All that, not surprisingly, has directors everywhere wondering, Is it worth it? "Sometimes you say, 'Why did I ever do this?' " offers the University of Delaware's Elson, who sat on the board that fired Sunbeam's Al Dunlap. Ken Taylor, a corporate-board recruiter at Egon Zehnder International, has started getting calls from directors saying they want out. "They ask me, 'How can I exit without creating a stink?' " he says. According to recruiter Christian & Timbers, 60% of prospective nominees are now turning down board appointments. Michael Cook, retired CEO of Deloitte & Touche, recently rejected a board seat because he worried that the company's past financial record was spotty. "I thought, There's too much risk here," he says.

Surprisingly, many of the directors FORTUNE interviewed acknowledge that all the pressure and scrutiny has an upside too: They are getting better at their jobs. "The best of the best are stepping back and asking, 'Are we as good as people think we are?' " says Grasso. "You want to be pluperfect in this kind of environment--you want to make sure you're not failing the test." Some feel more empowered now to stand up to management. "Directors are whispering in my ear that they are happy about this," says Nell Minow, a shareholder activist who runs the Corporate Library, a Website that provides information on boards. "It gives them a platform to call up their CEOs and say, 'Explain to me why we're not the next Enron.' " Directors now routinely query, Do we have the right accountants? Are we asking the right questions? Are we getting accurate information? "Pressure's good for them," Minow says. "When they're under pressure, they'll do the right thing."

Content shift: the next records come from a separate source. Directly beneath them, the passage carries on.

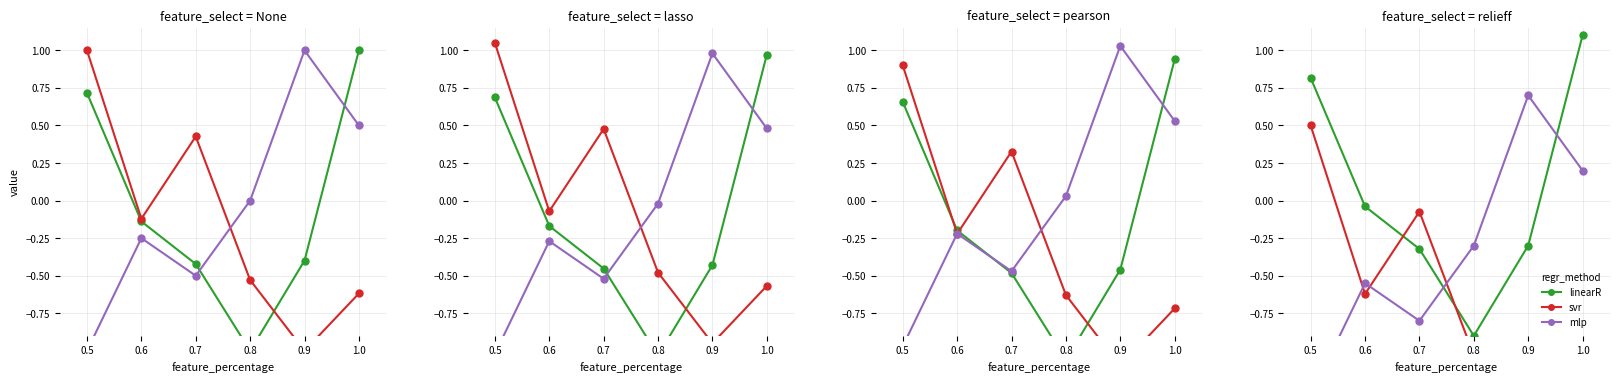

True or false: linearR and svr cross at least once.

True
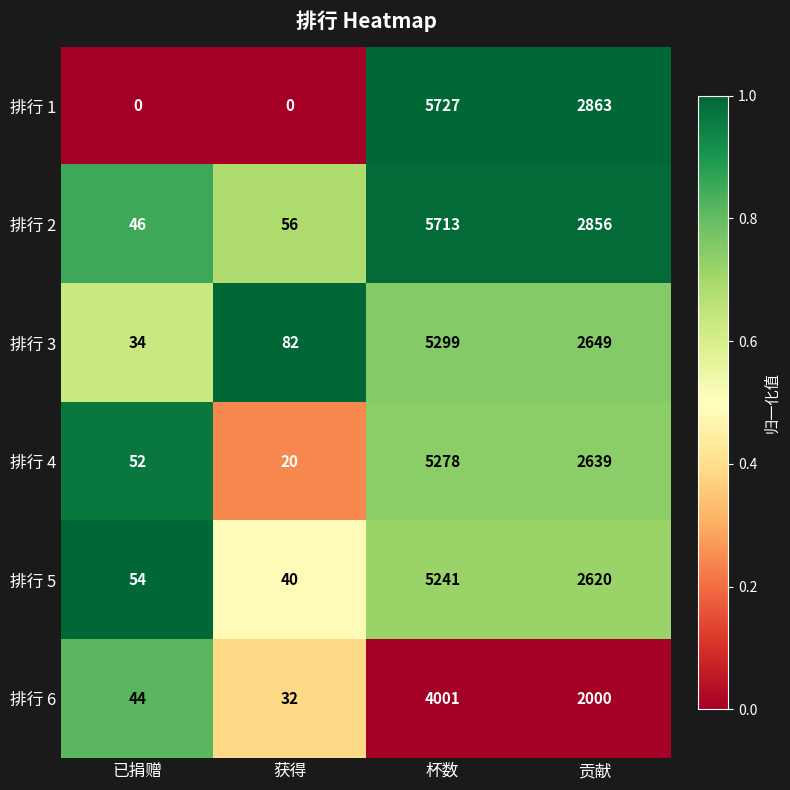

Is it true that 排行 2 equals 56 at 获得?

True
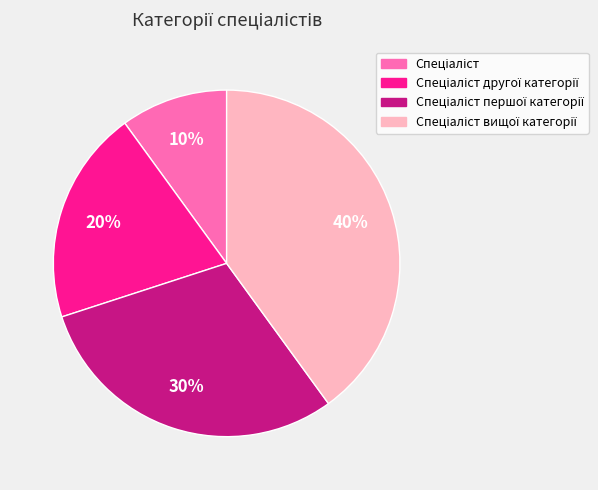

Is there a majority slice in this chart?

No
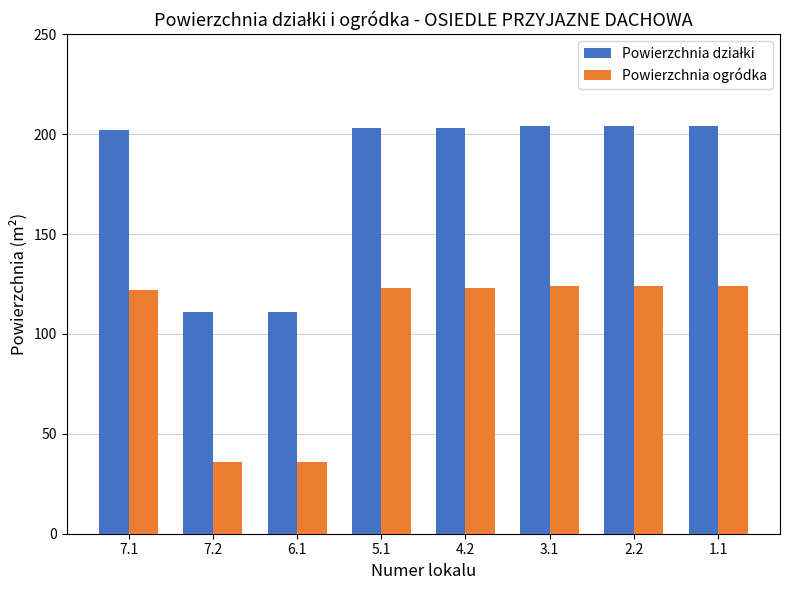

What is the spread (max minus min) of values at 7.1?

80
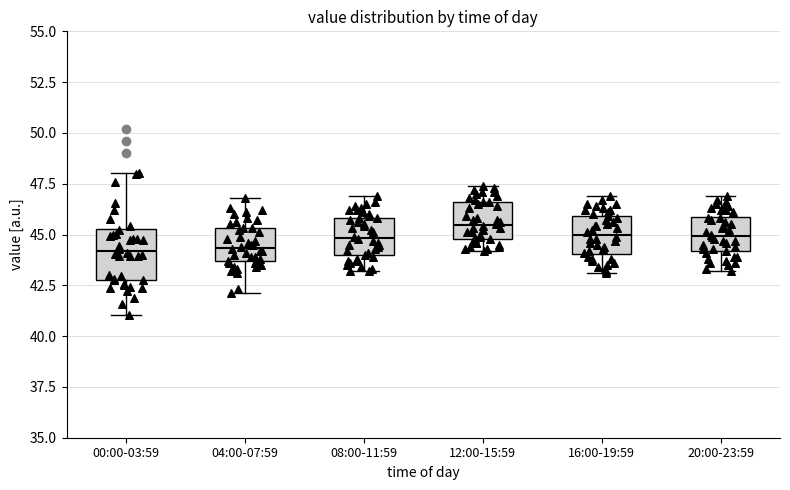

Reading left to right, read every box against the y-axis: the position of its median line, the range the box covers, and the ends of its whiskers. The values are not printed on the chart, so give them approximately, as read against the axis.

00:00-03:59: median 44.0, box 43.0 to 45.5, whiskers 41.0 to 48.0
04:00-07:59: median 44.5, box 43.5 to 45.5, whiskers 42.0 to 47.0
08:00-11:59: median 45.0, box 44.0 to 46.0, whiskers 43.0 to 47.0
12:00-15:59: median 45.5, box 45.0 to 46.5, whiskers 44.0 to 47.5
16:00-19:59: median 45.0, box 44.0 to 46.0, whiskers 43.0 to 47.0
20:00-23:59: median 45.0, box 44.0 to 46.0, whiskers 43.0 to 47.0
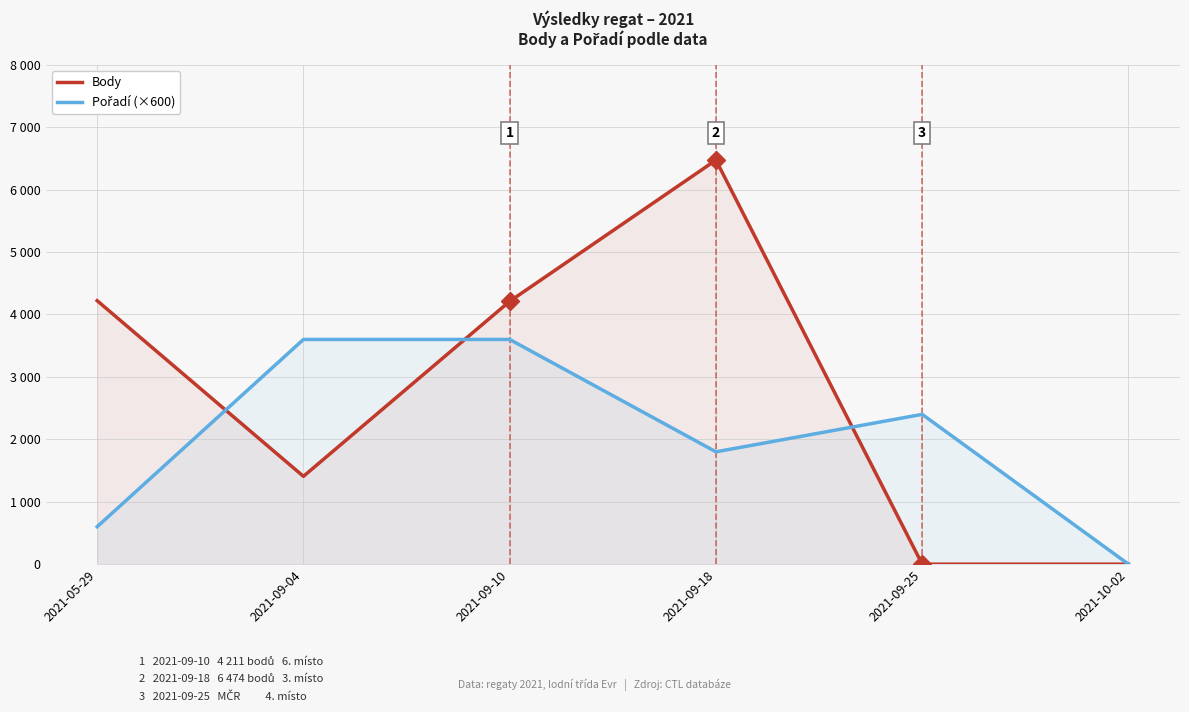

Which series ends up on top after the final intersection of Body and Pořadí (×600)?

Pořadí (×600)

Indeed, for some directors getting a company through a rough time can end up feeling like a mark of accomplishment. "You get tired at times," says Shaw, but "you get through it." McKesson, which has recently started to pull out of its crisis, reported a huge rise in earnings last quarter, and its stock is up 144% from its low of $16 in 2000. "To be a part of it has been very gratifying," Shaw says. Which is not to say that the perks of being a director still have the same sweet taste. When asked whether she'd return to the Boulders to celebrate the company's turnaround, she shudders, "I never want to go back there--too many bad memories."